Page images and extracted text
-----
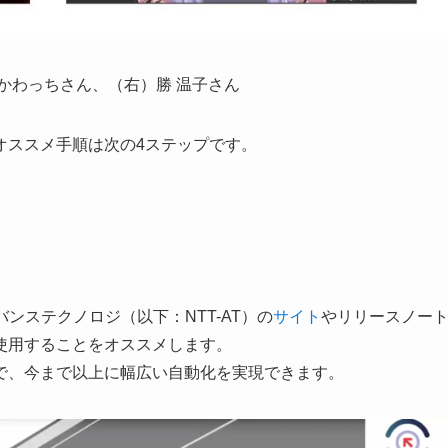
かわっちさん、（右）勝 温子さん
オススメ手順は次の4ステップです。
ドバンステクノロジ（以下：NTT-AT）の
サイト
やリリースノー
使用することをオススメします。
で、今まで以上に幅広い自動化を実現できます。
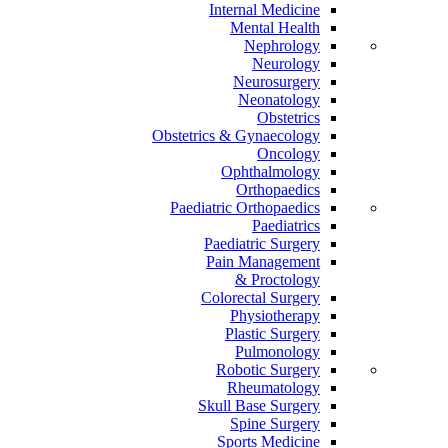
Internal Medicine
Mental Health
Nephrology
Neurology
Neurosurgery
Neonatology
Obstetrics
Obstetrics & Gynaecology
Oncology
Ophthalmology
Orthopaedics
Paediatric Orthopaedics
Paediatrics
Paediatric Surgery
Pain Management
Proctology &
Colorectal Surgery
Physiotherapy
Plastic Surgery
Pulmonology
Robotic Surgery
Rheumatology
Skull Base Surgery
Spine Surgery
Sports Medicine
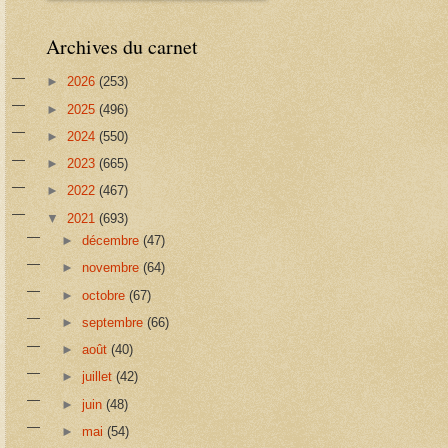
Archives du carnet
►
2026
(253)
►
2025
(496)
►
2024
(550)
►
2023
(665)
►
2022
(467)
▼
2021
(693)
►
décembre
(47)
►
novembre
(64)
►
octobre
(67)
►
septembre
(66)
►
août
(40)
►
juillet
(42)
►
juin
(48)
►
mai
(54)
-----
> [Problem statement] The lines above that include "Medicine" should each be listed.

> [Task answer]
Internal Medicine
Sports Medicine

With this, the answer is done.